- **WHAT YOU ARE ASKED TO DO**
Copy the records below line by line and word for word, from the very first line through the line with "X-1450682D01*", omitting each picture.

══ DATA SUPPLIED ══

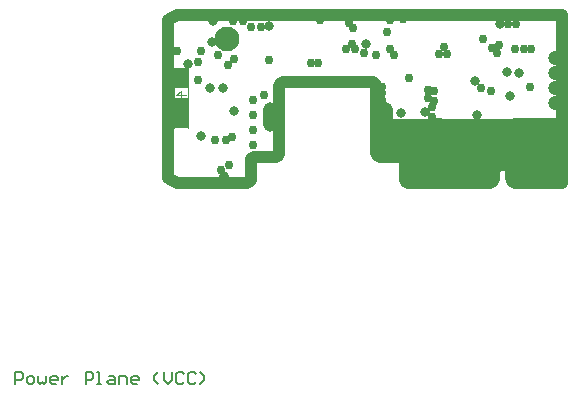
<source format=gbr>
G04 Layer_Physical_Order=4*
G04 Layer_Color=128*
%FSLAX45Y45*%
%MOMM*%
%TF.FileFunction,Copper,L4,Inr,Plane*%
%TF.Part,Single*%
%TFFileComment,The blind Vias under BGA and Other Pads are Via-In-Pad (VIP)*%
G01*
G75*
%TA.AperFunction,NonConductor*%
%ADD38C,0.10000*%
%ADD39C,0.15000*%
%ADD49C,1.01600*%
%TA.AperFunction,ComponentPad*%
%ADD56O,1.20000X2.50000*%
%TA.AperFunction,ViaPad*%
%ADD57C,2.10000*%
%TA.AperFunction,ComponentPad*%
%ADD58C,1.20000*%
%TA.AperFunction,ViaPad*%
%ADD59C,0.80000*%
%ADD60C,0.75000*%
%TA.AperFunction,NonConductor*%
%ADD61R,1.18594X1.71000*%
%ADD62R,1.21895X2.55019*%
%ADD63R,3.58584X1.11017*%
%ADD64R,7.37164X2.17224*%
%ADD65R,11.21094X3.20896*%
%ADD66R,4.07138X5.20995*%
D38*
X-333100Y-758800D02*
Y-250082D01*
X-452800Y-758799D02*
Y-248782D01*
X-352495Y-480969D02*
X-432470D01*
X-392483Y-440982D01*
Y-494298D01*
D39*
X-1800569Y-2922009D02*
Y-2822042D01*
X-1750586D01*
X-1733924Y-2838703D01*
Y-2872025D01*
X-1750586Y-2888687D01*
X-1800569D01*
X-1683940Y-2922009D02*
X-1650618D01*
X-1633957Y-2905348D01*
Y-2872025D01*
X-1650618Y-2855364D01*
X-1683940D01*
X-1700602Y-2872025D01*
Y-2905348D01*
X-1683940Y-2922009D01*
X-1600634Y-2855364D02*
Y-2905348D01*
X-1583972Y-2922009D01*
X-1567311Y-2905348D01*
X-1550650Y-2922009D01*
X-1533989Y-2905348D01*
Y-2855364D01*
X-1450682Y-2922009D02*
X-1484005D01*
X-1500666Y-2905348D01*
Y-2872025D01*
X-1484005Y-2855364D01*
X-1450682D01*
X-1434021Y-2872025D01*
Y-2888687D01*
X-1500666D01*
X-1400698Y-2855364D02*
Y-2922009D01*
Y-2888687D01*
X-1384037Y-2872025D01*
X-1367376Y-2855364D01*
X-1350714D01*
X-1200763Y-2922009D02*
Y-2822042D01*
X-1150779D01*
X-1134118Y-2838703D01*
Y-2872025D01*
X-1150779Y-2888687D01*
X-1200763D01*
X-1100795Y-2922009D02*
X-1067472D01*
X-1084133D01*
Y-2822042D01*
X-1100795D01*
X-1000827Y-2855364D02*
X-967505D01*
X-950843Y-2872025D01*
Y-2922009D01*
X-1000827D01*
X-1017488Y-2905348D01*
X-1000827Y-2888687D01*
X-950843D01*
X-917521Y-2922009D02*
Y-2855364D01*
X-867537D01*
X-850876Y-2872025D01*
Y-2922009D01*
X-767569D02*
X-800891D01*
X-817553Y-2905348D01*
Y-2872025D01*
X-800891Y-2855364D01*
X-767569D01*
X-750908Y-2872025D01*
Y-2888687D01*
X-817553D01*
X-584295Y-2922009D02*
X-617617Y-2888687D01*
Y-2855364D01*
X-584295Y-2822042D01*
X-534311D02*
Y-2888687D01*
X-500988Y-2922009D01*
X-467666Y-2888687D01*
Y-2822042D01*
X-367698Y-2838703D02*
X-384359Y-2822042D01*
X-417682D01*
X-434343Y-2838703D01*
Y-2905348D01*
X-417682Y-2922009D01*
X-384359D01*
X-367698Y-2905348D01*
X-267730Y-2838703D02*
X-284391Y-2822042D01*
X-317714D01*
X-334375Y-2838703D01*
Y-2905348D01*
X-317714Y-2922009D01*
X-284391D01*
X-267730Y-2905348D01*
X-234407Y-2922009D02*
X-201085Y-2888687D01*
Y-2855364D01*
X-234407Y-2822042D01*
D49*
X2404999Y-1179999D02*
Y-1144999D01*
Y-1179999D02*
X2406002Y-1188901D01*
X2408960Y-1197354D01*
X2413726Y-1204939D01*
X2420059Y-1211273D01*
X2427644Y-1216038D01*
X2436099Y-1218997D01*
X2444999Y-1220001D01*
X2829999D01*
X2830000Y200000D01*
X-430001D02*
X2830000D01*
X-500000Y159585D02*
X-430001Y200000D01*
X-500001Y-1179584D02*
X-500000Y159585D01*
X-500001Y-1179584D02*
X-430001Y-1220001D01*
X160000D01*
X168900Y-1218997D01*
X177355Y-1216038D01*
X184938Y-1211273D01*
X191272Y-1204939D01*
X196038Y-1197354D01*
X198997Y-1188901D01*
X200000Y-1179999D01*
Y-1040000D01*
X201002Y-1031100D01*
X203961Y-1022645D01*
X208726Y-1015059D01*
X215060Y-1008725D01*
X222644Y-1003960D01*
X231098Y-1001002D01*
X240000Y-1000000D01*
X399999D01*
X408900Y-998996D01*
X417355Y-996038D01*
X424939Y-991273D01*
X431273Y-984939D01*
X436038Y-977355D01*
X438996Y-968900D01*
X439999Y-960000D01*
Y-409999D01*
X441002Y-401099D01*
X443961Y-392643D01*
X448727Y-385060D01*
X455060Y-378726D01*
X462644Y-373961D01*
X471099Y-371003D01*
X479999Y-369999D01*
X1220000D01*
X1228901Y-371003D01*
X1237355Y-373961D01*
X1244939Y-378726D01*
X1251273Y-385060D01*
X1256038Y-392643D01*
X1258997Y-401099D01*
X1260000Y-409999D01*
Y-960000D02*
Y-409999D01*
Y-960000D02*
X1261002Y-968900D01*
X1263961Y-977355D01*
X1268726Y-984939D01*
X1275060Y-991273D01*
X1282644Y-996038D01*
X1291098Y-998996D01*
X1299999Y-1000000D01*
X1459999D01*
X1468900Y-1001002D01*
X1477354Y-1003960D01*
X1484939Y-1008725D01*
X1491273Y-1015059D01*
X1496038Y-1022645D01*
X1498996Y-1031100D01*
X1499999Y-1040000D01*
Y-1179999D02*
Y-1040000D01*
Y-1179999D02*
X1501002Y-1188901D01*
X1503960Y-1197354D01*
X1508726Y-1204939D01*
X1515059Y-1211273D01*
X1522644Y-1216038D01*
X1531099Y-1218997D01*
X1539999Y-1220001D01*
X2214999D01*
X2223900Y-1218997D01*
X2232354Y-1216038D01*
X2239939Y-1211273D01*
X2246272Y-1204939D01*
X2251038Y-1197354D01*
X2253996Y-1188901D01*
X2254999Y-1179999D01*
Y-1144999D01*
X2256639Y-1129406D01*
X2261483Y-1114495D01*
X2269323Y-1100915D01*
X2279815Y-1089264D01*
X2292499Y-1080049D01*
X2306823Y-1073670D01*
X2322159Y-1070411D01*
X2337839D01*
X2353176Y-1073670D01*
X2367499Y-1080049D01*
X2380184Y-1089264D01*
X2390675Y-1100915D01*
X2398515Y-1114495D01*
X2403360Y-1129406D01*
X2404999Y-1144999D01*
D56*
X1344631Y-663610D02*
D03*
X356630D02*
D03*
D57*
X0Y0D02*
D03*
D58*
X2775565Y-167145D02*
D03*
Y-294145D02*
D03*
Y-421145D02*
D03*
Y-548145D02*
D03*
D59*
X350629Y106386D02*
D03*
X2310000Y123000D02*
D03*
X1671000Y-617600D02*
D03*
X2096692Y-360874D02*
D03*
X2394356Y-489311D02*
D03*
X2470719Y-288784D02*
D03*
X-227400Y-822300D02*
D03*
X-124381Y149476D02*
D03*
X-39401Y-421304D02*
D03*
X-144201Y-420064D02*
D03*
X2369599Y-286824D02*
D03*
X1471937Y-629986D02*
D03*
X2116320Y-644370D02*
D03*
X-332200Y-211500D02*
D03*
X1171979Y-49214D02*
D03*
X58249Y-613964D02*
D03*
X-28550Y-1162230D02*
D03*
X-130071Y-26954D02*
D03*
D60*
X5629Y-222019D02*
D03*
X134100Y151300D02*
D03*
X308700Y-478600D02*
D03*
X2515076Y-85193D02*
D03*
X2435429Y-86044D02*
D03*
X2571885Y-85053D02*
D03*
X2303349Y-56641D02*
D03*
X2281452Y-121329D02*
D03*
X1485221Y164631D02*
D03*
X1260200Y-142363D02*
D03*
X1379168Y-91370D02*
D03*
X1026488Y129283D02*
D03*
X1862215Y-131216D02*
D03*
X1410440Y-134768D02*
D03*
X1377272Y159770D02*
D03*
X1350166Y52393D02*
D03*
X1791487Y-131216D02*
D03*
X2160452Y-6434D02*
D03*
X2378151Y125321D02*
D03*
X2441263Y126756D02*
D03*
X1533729Y-330556D02*
D03*
X350629Y-178614D02*
D03*
X711369Y-205304D02*
D03*
X2150177Y-420054D02*
D03*
X1787683Y-709609D02*
D03*
X1733617Y-660702D02*
D03*
X1160331Y-125063D02*
D03*
X1700310Y-432835D02*
D03*
X2237309Y-81885D02*
D03*
X1836756Y-71189D02*
D03*
X1308711Y-518322D02*
D03*
X-219371Y-108614D02*
D03*
X48449Y147676D02*
D03*
X1308711Y-463210D02*
D03*
X220629Y-773614D02*
D03*
X-251456Y-347114D02*
D03*
X-248906Y-200584D02*
D03*
X-429371Y-108614D02*
D03*
X1080234Y-87075D02*
D03*
X203829Y98296D02*
D03*
X286530Y97400D02*
D03*
X217833Y-520818D02*
D03*
X-54176Y-1109640D02*
D03*
X220629Y-898614D02*
D03*
Y-648614D02*
D03*
X-103550Y-857793D02*
D03*
X-14880Y-857630D02*
D03*
X11532Y-1067098D02*
D03*
X39884Y-830861D02*
D03*
X767720Y-205450D02*
D03*
X1002111Y-89471D02*
D03*
X1053390Y-46364D02*
D03*
X55657Y-173150D02*
D03*
X-79588Y-142149D02*
D03*
X785447Y160111D02*
D03*
X1059155Y87969D02*
D03*
X2234390Y-445800D02*
D03*
X2563847Y-406309D02*
D03*
X1749473Y-525389D02*
D03*
X1700191Y-499880D02*
D03*
X1733617Y-578239D02*
D03*
X1308711Y-409999D02*
D03*
X1752200Y-447500D02*
D03*
D61*
X-392398Y-335583D02*
D03*
D62*
X-394047Y-631292D02*
D03*
D63*
X2283831Y-1026747D02*
D03*
D64*
X1879538Y-1088732D02*
D03*
D65*
X1869590Y-838512D02*
D03*
D66*
X2617018Y-938551D02*
D03*
%TF.MD5,c1995c9066d2f8b766e86d82ee458a4a*%
M02*

</source>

═══

- **RESULT OF THE TASK**
<source format=gbr>
G04 Layer_Physical_Order=4*
G04 Layer_Color=128*
%FSLAX45Y45*%
%MOMM*%
%TF.FileFunction,Copper,L4,Inr,Plane*%
%TF.Part,Single*%
%TFFileComment,The blind Vias under BGA and Other Pads are Via-In-Pad (VIP)*%
G01*
G75*
%TA.AperFunction,NonConductor*%
%ADD38C,0.10000*%
%ADD39C,0.15000*%
%ADD49C,1.01600*%
%TA.AperFunction,ComponentPad*%
%ADD56O,1.20000X2.50000*%
%TA.AperFunction,ViaPad*%
%ADD57C,2.10000*%
%TA.AperFunction,ComponentPad*%
%ADD58C,1.20000*%
%TA.AperFunction,ViaPad*%
%ADD59C,0.80000*%
%ADD60C,0.75000*%
%TA.AperFunction,NonConductor*%
%ADD61R,1.18594X1.71000*%
%ADD62R,1.21895X2.55019*%
%ADD63R,3.58584X1.11017*%
%ADD64R,7.37164X2.17224*%
%ADD65R,11.21094X3.20896*%
%ADD66R,4.07138X5.20995*%
D38*
X-333100Y-758800D02*
Y-250082D01*
X-452800Y-758799D02*
Y-248782D01*
X-352495Y-480969D02*
X-432470D01*
X-392483Y-440982D01*
Y-494298D01*
D39*
X-1800569Y-2922009D02*
Y-2822042D01*
X-1750586D01*
X-1733924Y-2838703D01*
Y-2872025D01*
X-1750586Y-2888687D01*
X-1800569D01*
X-1683940Y-2922009D02*
X-1650618D01*
X-1633957Y-2905348D01*
Y-2872025D01*
X-1650618Y-2855364D01*
X-1683940D01*
X-1700602Y-2872025D01*
Y-2905348D01*
X-1683940Y-2922009D01*
X-1600634Y-2855364D02*
Y-2905348D01*
X-1583972Y-2922009D01*
X-1567311Y-2905348D01*
X-1550650Y-2922009D01*
X-1533989Y-2905348D01*
Y-2855364D01*
X-1450682Y-2922009D02*
X-1484005D01*
X-1500666Y-2905348D01*
Y-2872025D01*
X-1484005Y-2855364D01*
X-1450682D01*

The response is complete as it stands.